Jean-Paul Pelissier / Reuters

A total of 16 players are named in connection with match fixing in world tennis in documents that were publicly unveiled Sunday - the same day as the opening round of the Australian Open.

The seven-year investigation, dubbed "The Tennis Racket" and coordinated by BuzzFeed News and the BBC, was first revealed to authorities in 2008. However, no players have been formally sanctioned nor prevented from playing in Grand Slam competitions, including Wimbledon.
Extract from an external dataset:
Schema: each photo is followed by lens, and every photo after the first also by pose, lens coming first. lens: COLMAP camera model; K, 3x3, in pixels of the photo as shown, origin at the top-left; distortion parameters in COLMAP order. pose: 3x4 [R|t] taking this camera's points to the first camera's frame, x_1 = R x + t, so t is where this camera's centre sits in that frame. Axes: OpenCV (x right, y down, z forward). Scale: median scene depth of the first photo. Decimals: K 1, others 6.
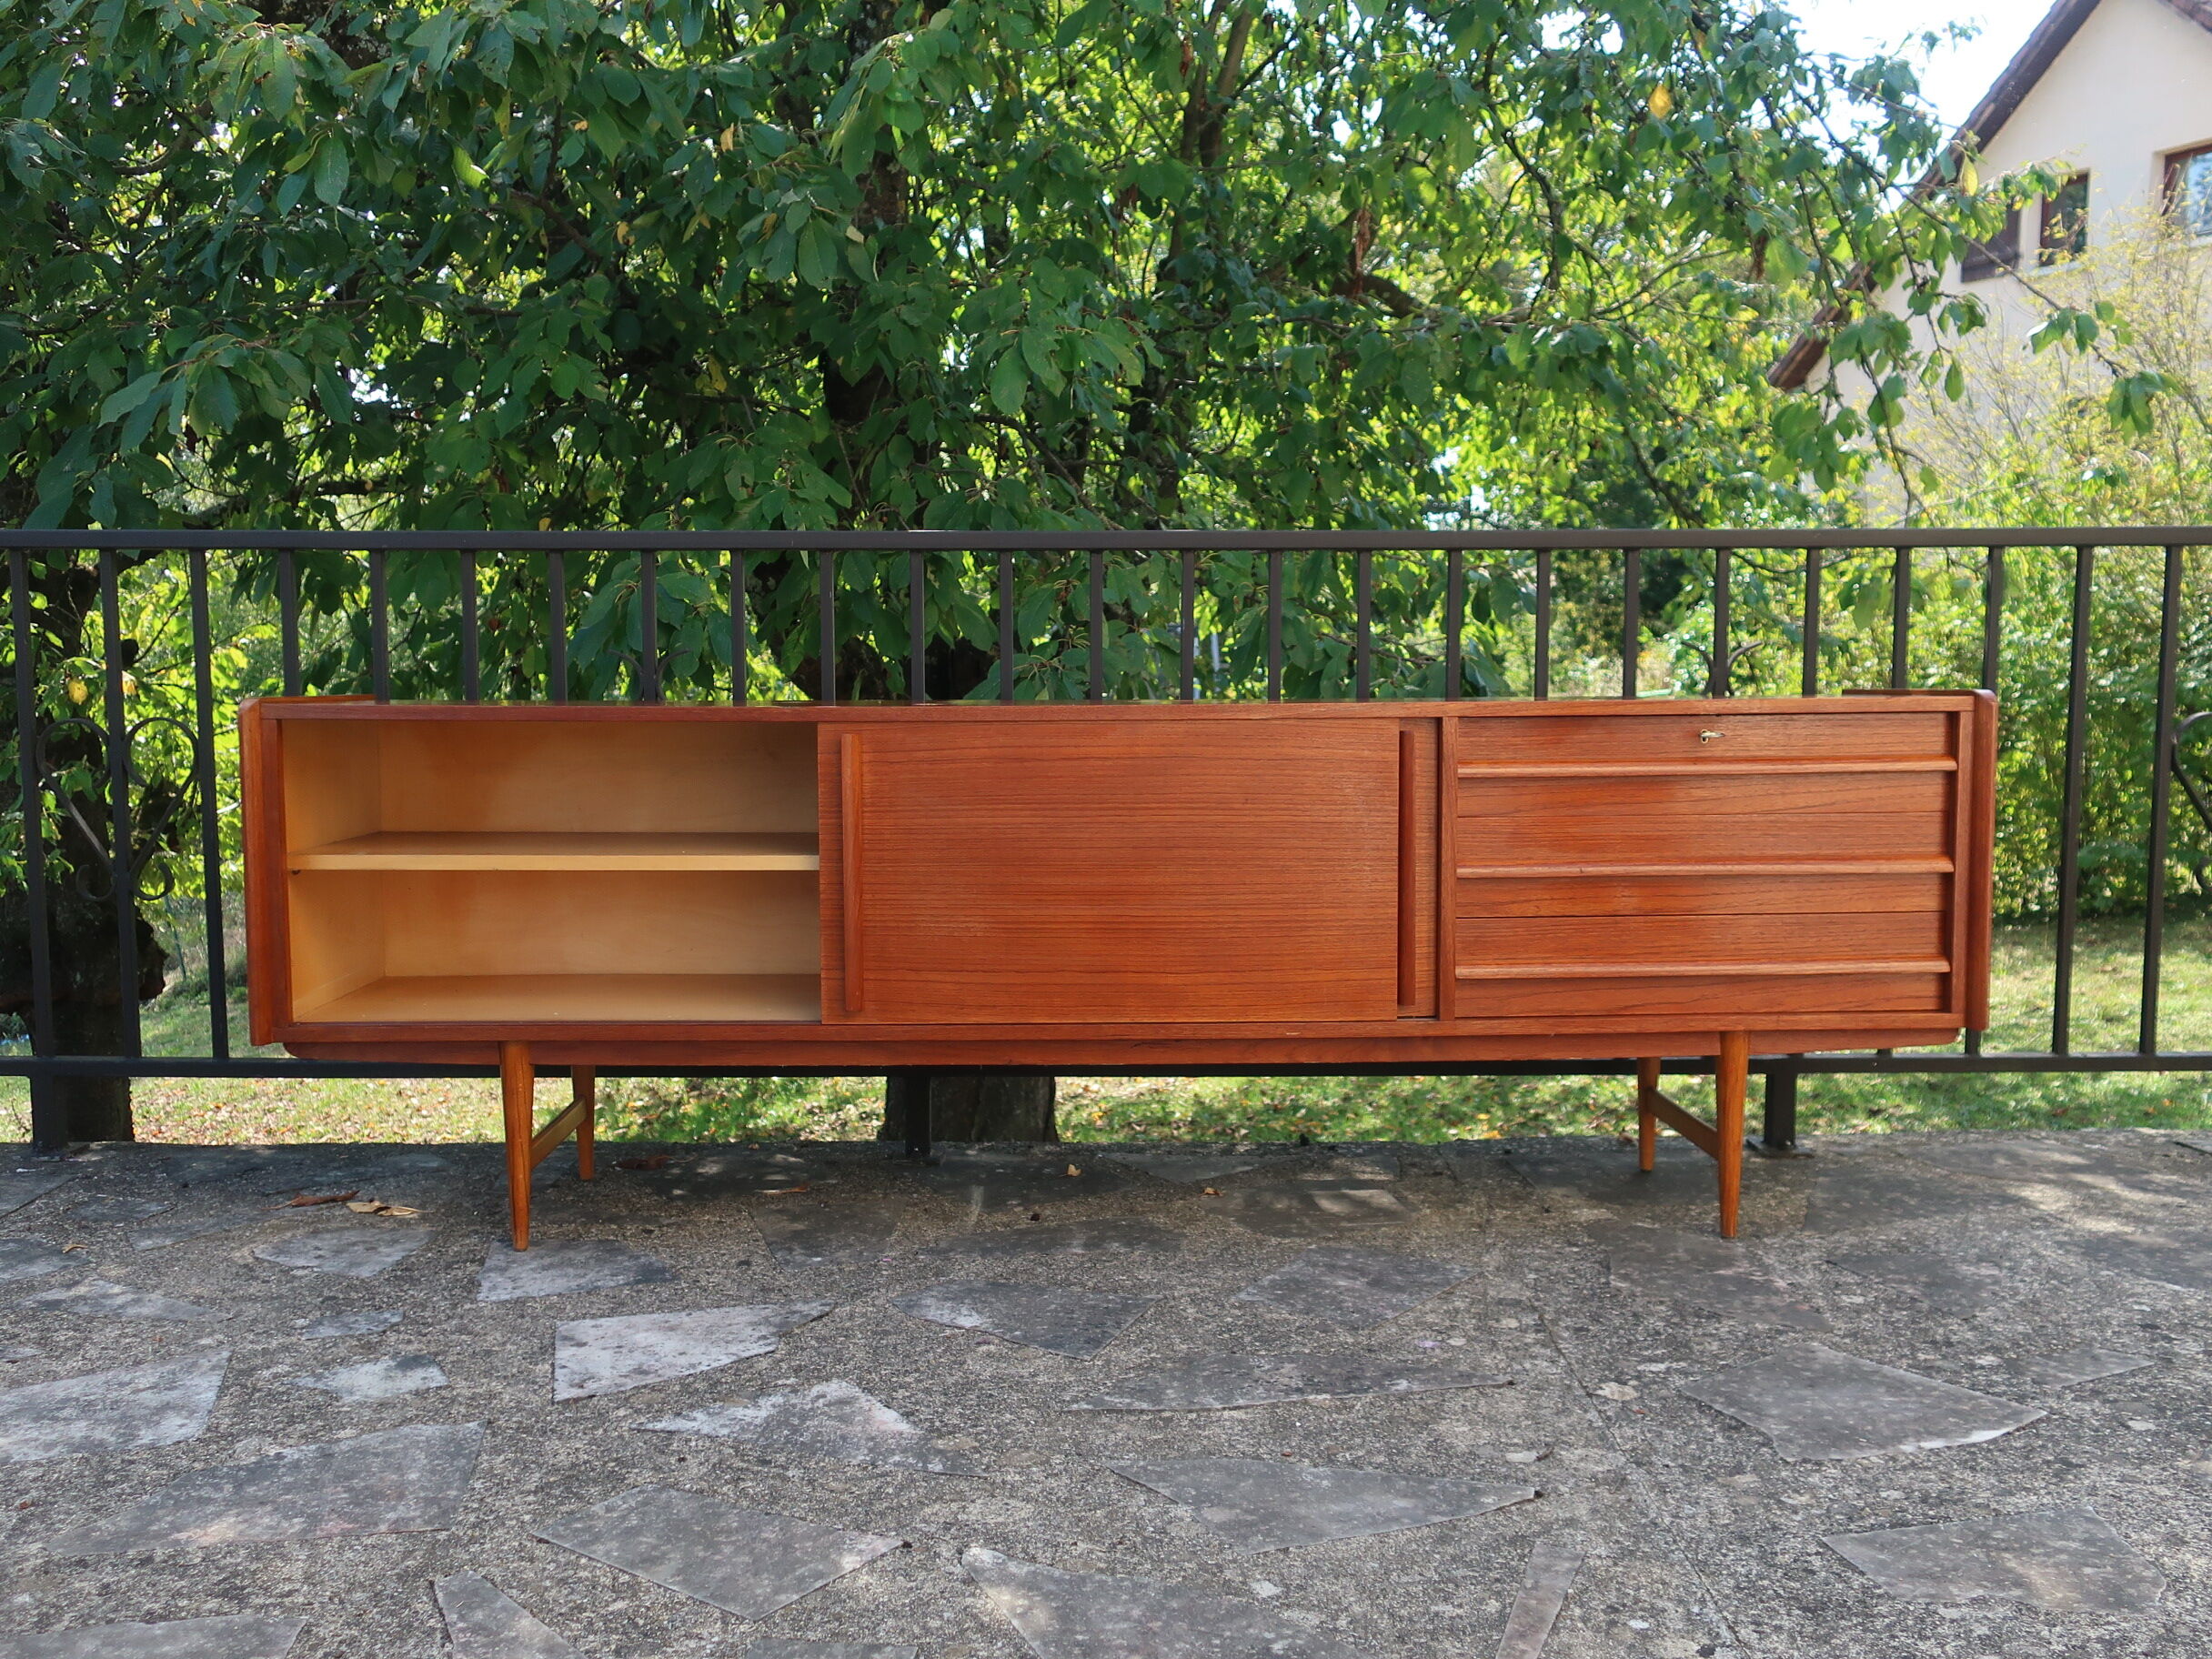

"They could have got rid of a network of players that would have almost completely cleared the sport up," one of the investigators, Mark Phillips, told BuzzFeed News. "We gave them everything tied up with a nice pink bow on top and they took no action at all."

The investigation was prompted by an August 2007 match at the Prokom Open ATP tennis tournament between Russian Nikolay Davydenko (No. 4 in the world at the time) and Martin Vassallo Arguello of Argentina, which resulted in "millions of pounds worth of highly suspicious betting triggered by accounts in Moscow."

ATP president and chairman Chris Kermode held a press conference refuting the report almost immediately following its release.

"The TIU and tennis authorities absolutely reject any suggestion that evidence of match fixing has been suppressed," he said.

A press release was later released by the organization, which said "there is a zero‐tolerance approach to all aspects of corruption," and that the governing bodies "are and will continue to be firmly committed to protecting the integrity of the sport."

After the report emerged in 2008, a tennis integrity code was introduced, but it can't be retrospectively enforced. So, although players named in the report were said to be implicated, no new investigations were opened, according to the head of the Tennis Integrity Unit, Nigel Willerton.

Along with the aforementioned suspicious betting in Russia, the first page of the file says Northern Italian and Sicilian betting groups were "identified as of concern."